At the request of the family, Marvin was cremated and his ashes will be kept with family until a later time, when he will be placed in the cremation wall at the Quincy Valley Cemetery near a dear friend who went before him.
Marvin’s last wish was to not go out with tears. He wanted a party – a celebration of his life. We know he liked to party because even before he was old enough to party he got caught as a minor in possession of alcohol. Everyone who remembers him is asked to celebrate Marvin’s life in their own way; raising a glass of their favorite drink in his memory would be quite appropriate. Instead of flowers, Marvin would rather you use that money to do an unexpected and unsolicited act of kindness for some poor, unfortunate soul in his name.

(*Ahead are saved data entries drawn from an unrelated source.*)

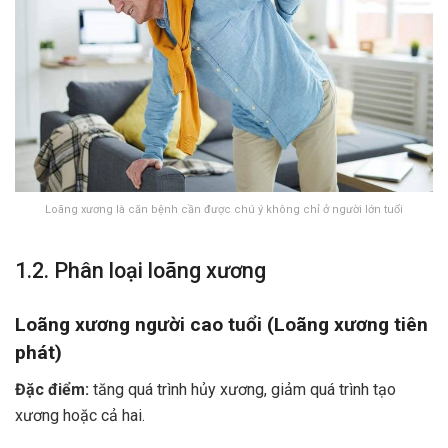
Loãng xương là căn bệnh cần được chú ý không chỉ ở người lớn tuổi
1.2. Phân loại loãng xương
Loãng xương người cao tuổi (Loãng xương tiên
phát)
Đặc điểm:
tăng quá trình hủy xương, giảm quá trình tạo
xương hoặc cả hai.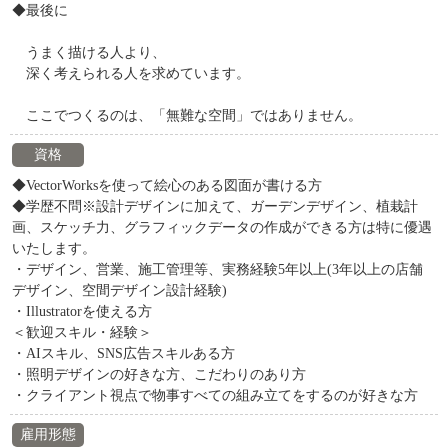
◆最後に
うまく描ける人より、
深く考えられる人を求めています。
ここでつくるのは、「無難な空間」ではありません。
資格
◆VectorWorksを使って絵心のある図面が書ける方
◆学歴不問※設計デザインに加えて、ガーデンデザイン、植栽計
画、スケッチ力、グラフィックデータの作成ができる方は特に優遇
いたします。
・デザイン、営業、施工管理等、実務経験5年以上(3年以上の店舗
デザイン、空間デザイン設計経験)
・Illustratorを使える方
＜歓迎スキル・経験＞
・AIスキル、SNS広告スキルある方
・照明デザインの好きな方、こだわりのあり方
・クライアント視点で物事すべての組み立てをするのが好きな方
雇用形態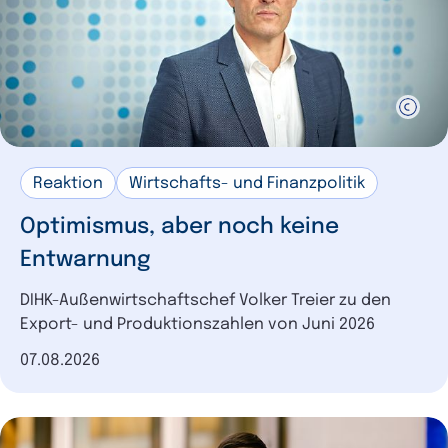
Reaktion
Wirtschafts- und Finanzpolitik
Optimismus, aber noch keine
Entwarnung
DIHK-Außenwirtschaftschef Volker Treier zu den
Export- und Produktionszahlen von Juni 2026
Datum der Veröffentlichung
07.08.2026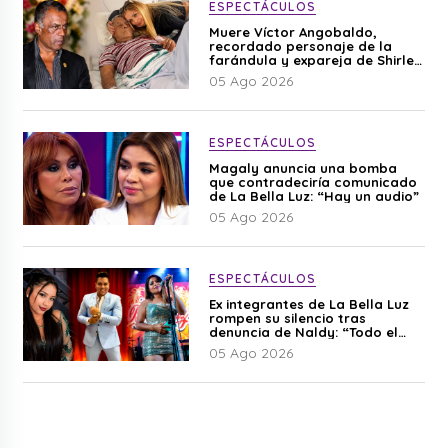
ESPECTÁCULOS
Muere Víctor Angobaldo,
recordado personaje de la
farándula y expareja de Shirley
Cherres
05 Ago 2026
ESPECTÁCULOS
Magaly anuncia una bomba
que contradeciría comunicado
de La Bella Luz: “Hay un audio”
05 Ago 2026
ESPECTÁCULOS
Ex integrantes de La Bella Luz
rompen su silencio tras
denuncia de Naldy: “Todo el
mundo lo sabía”
05 Ago 2026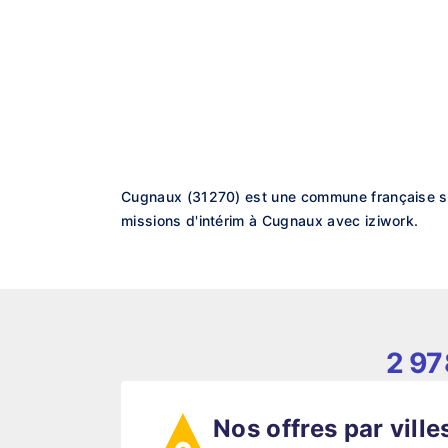
Cugnaux (31270) est une commune française sit
missions d'intérim à Cugnaux avec iziwork.
2 97
Nos offres par ville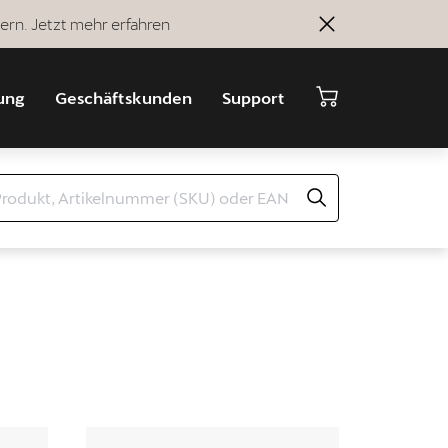
ern. Jetzt mehr erfahren
ung
Geschäftskunden
Support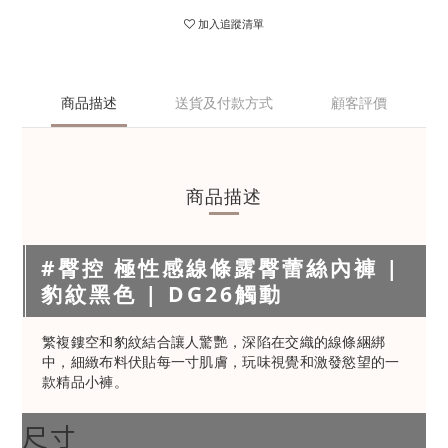
加入追蹤清單
商品描述
送貨及付款方式
顧客評價
商品描述
#臀控 極性感線條露臀蕾絲內褲 |
豹紋黑色 | DG26觸動
繁複鏤空和豹紋結合讓人驚艷，深陷在交織的線條綑綁
中，細緻布料伏貼每一寸肌膚，玩味視覺和激發慾望的一
款精品小褲。
尺寸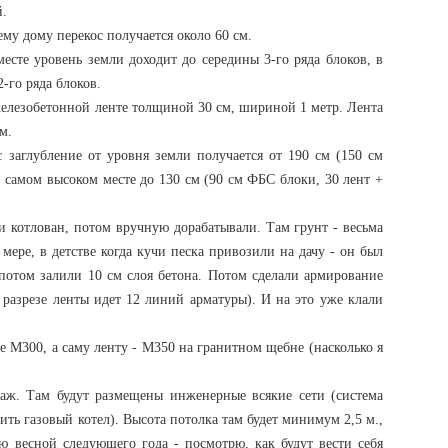
й.
сему дому перекос получается около 60 см.
месте уровень земли доходит до середины 3-го ряда блоков, в
-го ряда блоков.
елезобетонной ленте толщиной 30 см, шириной 1 метр. Лента
м.
с заглубление от уровня земли получается от 190 см (150 см
в самом высоком месте до 130 см (90 см ФБС блоки, 30 лент +
ли котлован, потом вручную дорабатывали. Там грунт - весьма
 мере, в детстве когда кучи песка привозили на дачу - он был
 потом залили 10 см слоя бетона. Потом сделали армирование
в разрезе ленты идет 12 линий арматуры). И на это уже клали
е М300, а саму ленту - М350 на гранитном щебне (насколько я
таж. Там будут размещены инженерные всякие сети (система
ить газовый котел). Высота потолка там будет минимум 2,5 м.,
ю весной следующего года - посмотрю, как будут вести себя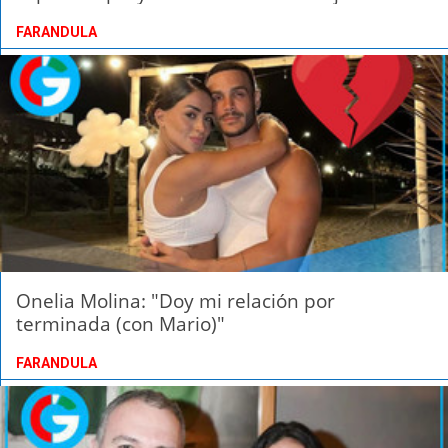
FARANDULA
Onelia Molina: "Doy mi relación por
terminada (con Mario)"
FARANDULA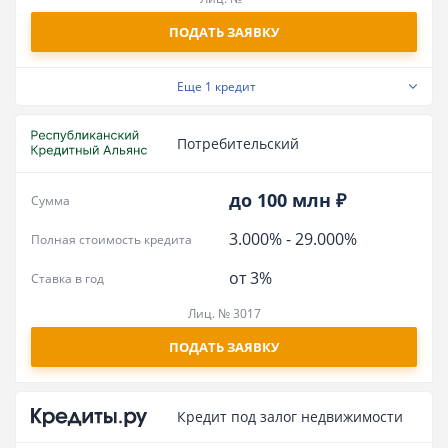
ПОДАТЬ ЗАЯВКУ
Еще
1 кредит
Потребительский
до 100 млн ₽
Сумма
3.000%
-
29.000%
Полная стоимость кредита
от 3%
Ставка в год
Лиц. № 3017
ПОДАТЬ ЗАЯВКУ
Кредит под залог недвижимости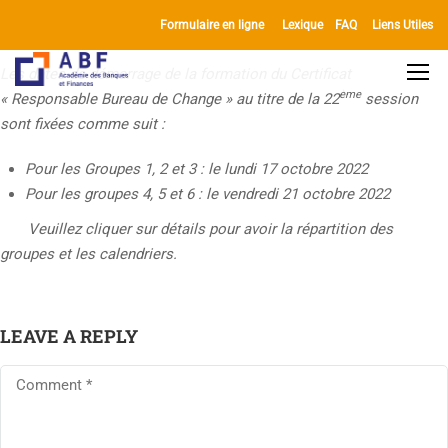
Aperçu
Détails
Formateur
Formulaire en ligne
Lexique
FAQ
Liens Utiles
Les dates de démarrage de la formation du Certificat
ème
« Responsable Bureau de Change » au titre de la 22
session
sont fixées comme suit :
Pour les Groupes 1, 2 et 3 : le lundi 17 octobre 2022
Pour les groupes 4, 5 et 6 : le vendredi 21 octobre 2022
Veuillez cliquer sur détails pour avoir la répartition des
groupes et les calendriers.
LEAVE A REPLY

Marvin was a hard-working man with a pretty dry sense of humor and was respected and liked by many. May he rest in peace in knowing that he is missed each and every day, for he was someone special who meant more than words can say.
Please leave a memory for the family or sign its online guestbook at www.scharbachs.com. Scharbach’s Columbia Funeral Chapel in Quincy is assisting the family with cremation arrangements.